PROBLEM STATEMENT:
Among the lines below, restate word for word only those from the line with "CINE SILENTE" through the line with "сделать собственноручно. Второй", with both end lines kept.

*** Block opens ***

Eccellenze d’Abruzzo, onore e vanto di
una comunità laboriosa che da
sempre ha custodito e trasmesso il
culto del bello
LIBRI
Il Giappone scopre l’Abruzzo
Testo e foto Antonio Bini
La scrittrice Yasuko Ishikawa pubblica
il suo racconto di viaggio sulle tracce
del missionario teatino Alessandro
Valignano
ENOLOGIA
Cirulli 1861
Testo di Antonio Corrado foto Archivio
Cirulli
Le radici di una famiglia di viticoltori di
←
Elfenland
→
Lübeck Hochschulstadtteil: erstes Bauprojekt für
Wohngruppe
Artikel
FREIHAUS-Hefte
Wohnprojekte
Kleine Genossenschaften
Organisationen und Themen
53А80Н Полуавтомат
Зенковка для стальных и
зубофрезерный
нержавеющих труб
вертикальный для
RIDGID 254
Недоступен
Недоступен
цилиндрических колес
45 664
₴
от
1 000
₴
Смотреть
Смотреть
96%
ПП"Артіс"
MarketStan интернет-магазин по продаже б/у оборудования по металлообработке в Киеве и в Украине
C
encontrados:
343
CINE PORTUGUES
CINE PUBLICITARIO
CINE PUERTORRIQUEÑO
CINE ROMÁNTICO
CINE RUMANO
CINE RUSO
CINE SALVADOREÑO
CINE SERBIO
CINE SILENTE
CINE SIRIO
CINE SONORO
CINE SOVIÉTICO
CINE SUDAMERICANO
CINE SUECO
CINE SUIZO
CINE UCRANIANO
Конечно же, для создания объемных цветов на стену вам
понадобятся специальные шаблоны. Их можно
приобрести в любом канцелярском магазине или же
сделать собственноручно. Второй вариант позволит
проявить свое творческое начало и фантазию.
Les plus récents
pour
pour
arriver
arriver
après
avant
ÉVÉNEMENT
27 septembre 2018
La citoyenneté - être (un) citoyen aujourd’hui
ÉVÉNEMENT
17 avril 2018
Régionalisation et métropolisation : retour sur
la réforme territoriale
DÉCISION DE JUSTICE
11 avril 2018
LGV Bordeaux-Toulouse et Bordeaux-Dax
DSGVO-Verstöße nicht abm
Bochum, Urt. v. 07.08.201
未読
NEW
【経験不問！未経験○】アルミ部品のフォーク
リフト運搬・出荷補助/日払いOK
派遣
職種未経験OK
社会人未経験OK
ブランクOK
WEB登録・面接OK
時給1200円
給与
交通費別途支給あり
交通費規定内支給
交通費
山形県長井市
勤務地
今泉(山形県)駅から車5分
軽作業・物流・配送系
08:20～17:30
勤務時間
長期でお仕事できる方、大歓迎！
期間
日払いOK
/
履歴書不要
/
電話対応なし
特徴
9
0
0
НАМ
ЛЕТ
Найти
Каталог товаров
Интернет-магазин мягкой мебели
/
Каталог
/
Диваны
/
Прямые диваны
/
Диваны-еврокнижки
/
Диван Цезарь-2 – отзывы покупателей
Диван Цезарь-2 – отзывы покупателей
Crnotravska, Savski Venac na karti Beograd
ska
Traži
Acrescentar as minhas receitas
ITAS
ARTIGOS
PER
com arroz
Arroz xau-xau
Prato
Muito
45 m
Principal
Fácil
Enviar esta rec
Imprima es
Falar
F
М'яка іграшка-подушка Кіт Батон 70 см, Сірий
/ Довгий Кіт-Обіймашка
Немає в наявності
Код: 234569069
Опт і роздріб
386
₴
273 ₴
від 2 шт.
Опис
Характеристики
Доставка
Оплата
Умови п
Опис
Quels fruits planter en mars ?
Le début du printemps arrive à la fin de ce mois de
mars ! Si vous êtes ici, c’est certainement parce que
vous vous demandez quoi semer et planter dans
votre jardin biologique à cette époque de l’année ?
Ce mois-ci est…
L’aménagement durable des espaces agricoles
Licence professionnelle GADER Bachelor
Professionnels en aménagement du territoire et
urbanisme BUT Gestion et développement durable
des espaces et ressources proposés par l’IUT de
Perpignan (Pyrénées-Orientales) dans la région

*** Block closes ***

TASK RESULT:
CINE SILENTE
CINE SIRIO
CINE SONORO
CINE SOVIÉTICO
CINE SUDAMERICANO
CINE SUECO
CINE SUIZO
CINE UCRANIANO
Конечно же, для создания объемных цветов на стену вам
понадобятся специальные шаблоны. Их можно
приобрести в любом канцелярском магазине или же
сделать собственноручно. Второй вариант позволит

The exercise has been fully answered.